Legal experts from the Philippines, Brunei, Malaysia and Vietnam, which all have claims to parts of the sea, attended the meeting.

Experts from Indonesia, Myanmar, Singapore, Thailand were also present, while Cambodia and Laos, the two other countries in the 10-member ASEAN, did not send delegates, Conejos said.

Conejos said the experts' report would be tabled at the ASEAN senior officials' meeting in Indonesia next month, for possible endorsement by foreign ministers and eventually its leaders at a summit there in November.

China should not take umbrage at the Philippine initiative because it was an attempt to advance an earlier agreement by ASEAN and China to eventually set up a code of conduct in the disputed areas, he added.

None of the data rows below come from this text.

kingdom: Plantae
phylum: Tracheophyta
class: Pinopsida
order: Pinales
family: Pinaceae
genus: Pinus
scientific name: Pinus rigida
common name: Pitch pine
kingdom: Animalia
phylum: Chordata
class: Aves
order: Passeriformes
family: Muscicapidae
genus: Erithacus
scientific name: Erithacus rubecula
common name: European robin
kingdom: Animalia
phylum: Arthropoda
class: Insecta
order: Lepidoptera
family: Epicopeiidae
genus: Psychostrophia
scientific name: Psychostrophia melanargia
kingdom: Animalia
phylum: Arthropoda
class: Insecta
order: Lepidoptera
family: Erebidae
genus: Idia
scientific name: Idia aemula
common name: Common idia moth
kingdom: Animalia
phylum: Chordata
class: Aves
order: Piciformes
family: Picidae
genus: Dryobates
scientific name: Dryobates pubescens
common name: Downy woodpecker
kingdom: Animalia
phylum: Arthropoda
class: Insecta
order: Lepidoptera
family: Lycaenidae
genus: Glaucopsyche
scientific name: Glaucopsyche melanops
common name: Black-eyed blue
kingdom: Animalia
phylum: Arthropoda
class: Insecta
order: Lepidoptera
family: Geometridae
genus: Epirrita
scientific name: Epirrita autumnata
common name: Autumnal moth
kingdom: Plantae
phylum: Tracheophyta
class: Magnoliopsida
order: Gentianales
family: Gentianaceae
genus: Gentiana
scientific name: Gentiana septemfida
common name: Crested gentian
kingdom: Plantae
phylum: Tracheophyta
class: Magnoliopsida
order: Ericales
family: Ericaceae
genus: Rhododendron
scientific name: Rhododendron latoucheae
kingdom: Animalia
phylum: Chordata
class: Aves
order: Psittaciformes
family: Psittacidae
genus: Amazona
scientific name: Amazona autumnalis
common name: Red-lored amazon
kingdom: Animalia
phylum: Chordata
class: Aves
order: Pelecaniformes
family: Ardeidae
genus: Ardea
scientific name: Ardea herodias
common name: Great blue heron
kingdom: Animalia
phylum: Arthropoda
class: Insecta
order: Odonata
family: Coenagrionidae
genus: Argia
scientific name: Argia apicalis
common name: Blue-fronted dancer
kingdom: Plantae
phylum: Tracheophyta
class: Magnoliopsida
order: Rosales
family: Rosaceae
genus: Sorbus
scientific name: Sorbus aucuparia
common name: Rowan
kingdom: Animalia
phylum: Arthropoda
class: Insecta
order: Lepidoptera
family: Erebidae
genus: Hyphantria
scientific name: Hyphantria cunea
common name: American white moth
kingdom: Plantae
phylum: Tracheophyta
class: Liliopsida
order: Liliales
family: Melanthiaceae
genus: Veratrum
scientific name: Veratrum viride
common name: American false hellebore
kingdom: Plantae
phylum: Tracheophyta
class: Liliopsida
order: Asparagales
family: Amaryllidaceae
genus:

"Maritime territorial disputes will take generations to be (resolved)," he said. "In the meantime... this is what we propose to do."

The Philippines acknowledges the Spratly islands, that reputedly sit on vast oil and gas deposits and which lie near important sea lanes, is in a disputed part of the sea, meaning China and other nations have legitimate rival claims.

But it insists nearby areas where it has recently granted oil and gas exploration permits are parts of its territory.